Dwi Ayu (28), warga Pegambiran, Kota Cirebon, mengaku sempat bingung saat menerima informasi penutupan pasar. ”Kalau tutup, harus belanja di mana? Apalagi, beberapa harga barang naik. Seharusnya pemerintah menjamin ketersediaan bahan pokok,” ungkap ibu satu anak ini.
Di tengah kabar hoaks penutupan pasar, Pemkot Cirebon juga harus memikirkan stok gula pasir yang menipis. ”Stok gula cuma sampai dua minggu ke depan,” ujar Kepala Dinas Perdagangan, Koperasi, Usaha Mikro, Kecil, dan Menengah Kota Cirebon Maharani Dewi.
Meski begitu, ia tidak tahu jumlah pasti stok dan kebutuhan gula di Cirebon. Dia mengatakan, pihaknya tengah berkoordinasi dengan distributor gula pasir. ”Kami upayakan ada stok tambahan dari Lampung setelah dua pekan ke depan. Masyarakat tidak perlu panik dan berbelanja berlebihan,” ucap Maharani.

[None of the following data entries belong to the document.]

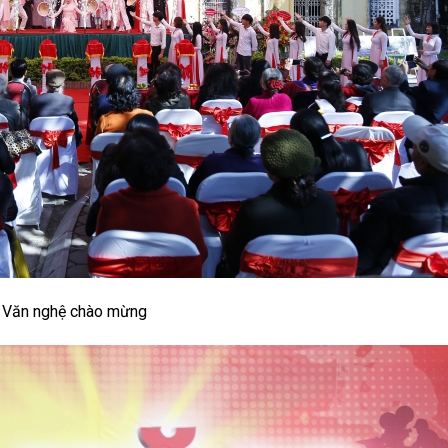
Văn nghệ chào mừng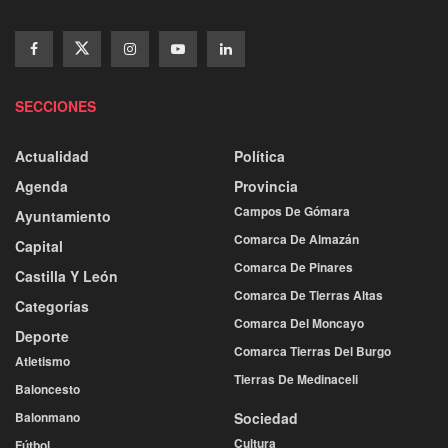
SECCIONES
Actualidad
Política
Agenda
Provincia
Campos De Gómara
Ayuntamiento
Comarca De Almazán
Capital
Comarca De Pinares
Castilla Y León
Comarca De Tierras Altas
Categorías
Comarca Del Moncayo
Deporte
Comarca Tierras Del Burgo
Atletismo
Tierras De Medinaceli
Baloncesto
Balonmano
Sociedad
Cultura
Fútbol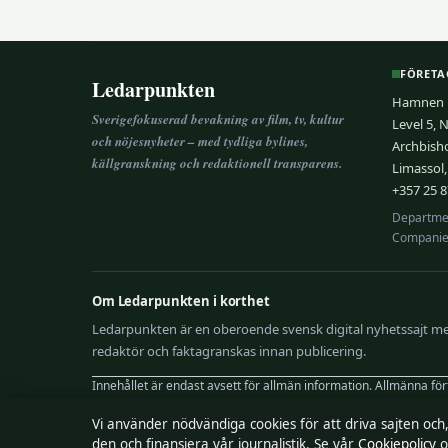
FÖRETA
Ledarpunkten
Hamnen M
Sverigefokuserad bevakning av film, tv, kultur
Level 5, 
och nöjesnyheter – med tydliga bylines,
Archbish
källgranskning och redaktionell transparens.
Limassol,
+357 25 8
Departmen
Companie
Om Ledarpunkten i korthet
Ledarpunkten är en oberoende svensk digital nyhetssajt med 
redaktör och faktagranskas innan publicering.
Innehållet är endast avsett för allmän information. Allmänna fö
Vi använder nödvändiga cookies för att driva sajten och
Utgivare:
Hamnen Media Limited, Limassol ·
Ansvarig utgivare
den och finansiera vår journalistik. Se vår
Cookiepolicy
o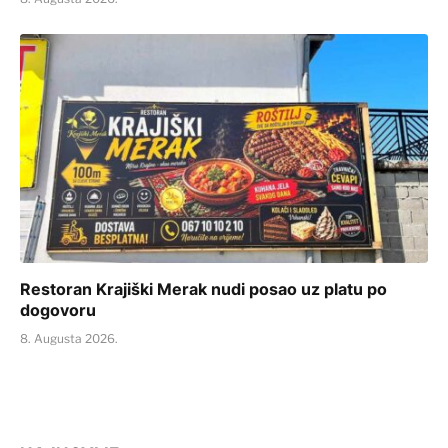
Restoran Krajiški Merak nudi posao uz platu po
dogovoru
8. Augusta 2026.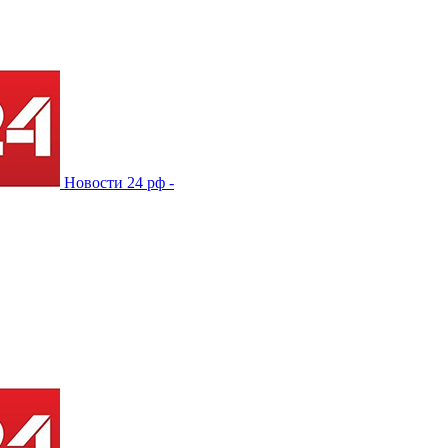
Новости 24 рф -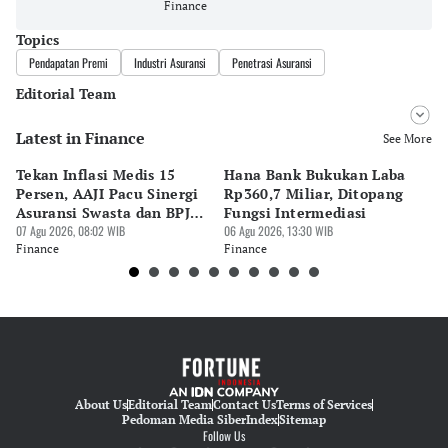
Finance
Topics
Pendapatan Premi
Industri Asuransi
Penetrasi Asuransi
Editorial Team
Latest in Finance
Editor
See More
Pingit Aria
Tekan Inflasi Medis 15
Hana Bank Bukukan Laba
BN
Editor
Persen, AAJI Pacu Sinergi
Rp360,7 Miliar, Ditopang
Rp
Suheriadi .
Asuransi Swasta dan BPJS
Fungsi Intermediasi
Ju
Kesehatan
07 Agu 2026, 08:02 WIB
06 Agu 2026, 13:30 WIB
06 
Finance
Finance
Fi
About Us
Editorial Team
Contact Us
Terms of Services
Pedoman Media Siber
Index
Sitemap
Follow Us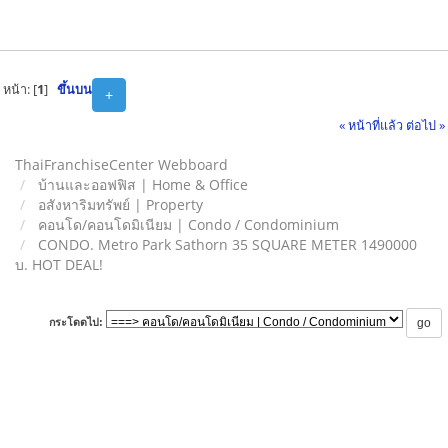
หน้า: [
1
]
ขึ้นบน
+
« หน้าที่แล้ว
ต่อไป »
ThaiFranchiseCenter Webboard
บ้านและออฟฟิส | Home & Office
อสังหาริมทรัพย์ | Property
คอนโด/คอนโดมิเนียม | Condo / Condominium
CONDO. Metro Park Sathorn 35 SQUARE METER 1490000
บ. HOT DEAL!
กระโดดไป: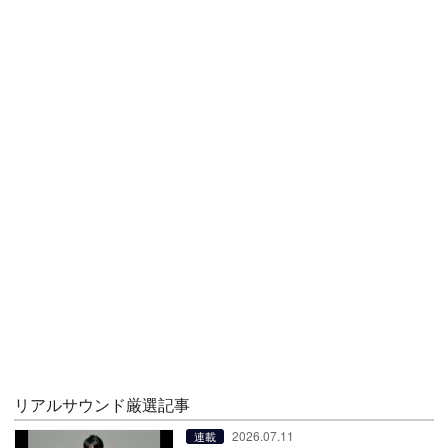
リアルサウンド厳選記事
2026.07.11
連載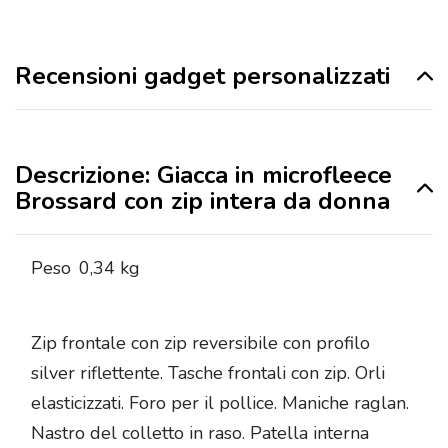
Recensioni gadget personalizzati
Descrizione: Giacca in microfleece
Brossard con zip intera da donna
Peso
0,34 kg
Zip frontale con zip reversibile con profilo
silver riflettente. Tasche frontali con zip. Orli
elasticizzati. Foro per il pollice. Maniche raglan.
Nastro del colletto in raso. Patella interna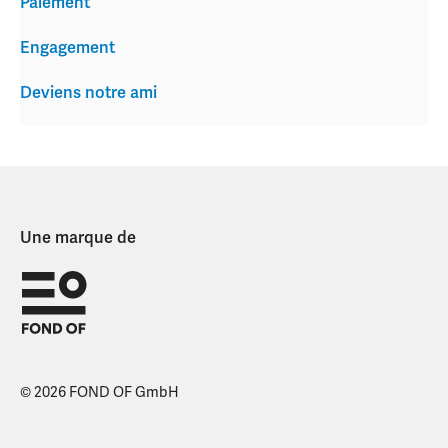
Paiement
Engagement
Deviens notre ami
Une marque de
© 2026 FOND OF GmbH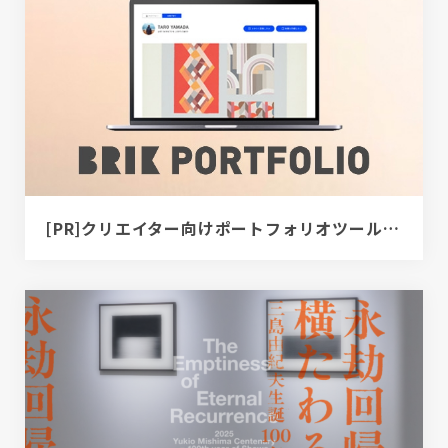
[PR]クリエイター向けポートフォリオツール｜BRIK PORTFOLIO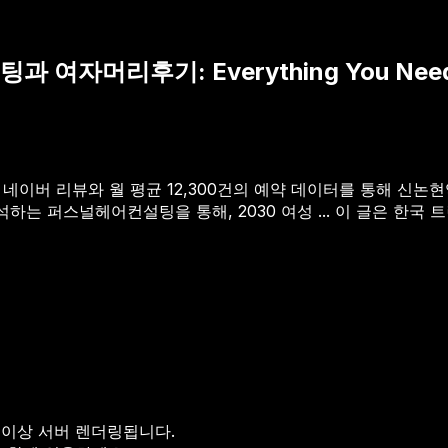
자머리후기: Everything You Need 
건의 네이버 리뷰와 월 평균 12,300건의 예약 데이터를 통해 
는 퍼스널헤어컨설팅을 통해, 2030 여성 ...
이 글은 한국 트
 이상 서버 렌더링됩니다.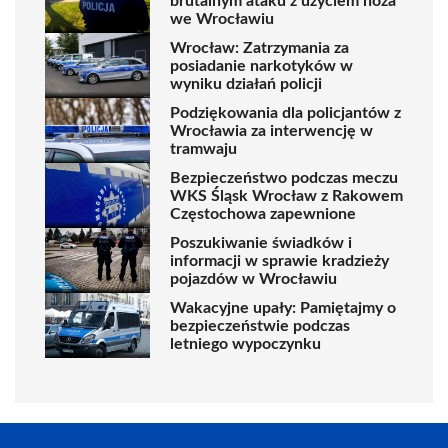
brutalnym ataku z użyciem noża
we Wrocławiu
Wrocław: Zatrzymania za
posiadanie narkotyków w
wyniku działań policji
Podziękowania dla policjantów z
Wrocławia za interwencję w
tramwaju
Bezpieczeństwo podczas meczu
WKS Śląsk Wrocław z Rakowem
Częstochowa zapewnione
Poszukiwanie świadków i
informacji w sprawie kradzieży
pojazdów w Wrocławiu
Wakacyjne upały: Pamiętajmy o
bezpieczeństwie podczas
letniego wypoczynku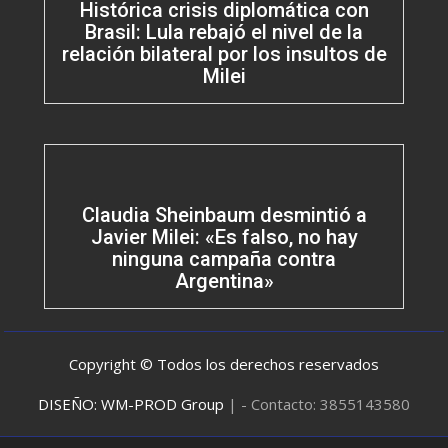
Histórica crisis diplomática con
Brasil: Lula rebajó el nivel de la
relación bilateral por los insultos de
Milei
Claudia Sheinbaum desmintió a
Javier Milei: «Es falso, no hay
ninguna campaña contra
Argentina»
Copyright © Todos los derechos reservados
DISEÑO: WM-PROD Group
|
- Contacto: 3855143580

Saat ini, harga gula di sejumlah pasar berdasarkan pantauan Dinas Perdagangan Koperasi UMKM Kota Cirebon mencapai Rp 16.500 per kilogram. Padahal, harga eceran tertinggi komoditas itu Rp 12.500 per kg.
Menurut Maharani, harga cabai merah juga naik hingga Rp 3.000 per kg, sedangkan cabai rawit melonjak Rp 10.000 per kg. Pihaknya berupaya berkoordinasi dengan pemasok bahan pokok dari daerah lain untuk mencegah kelangkaan barang.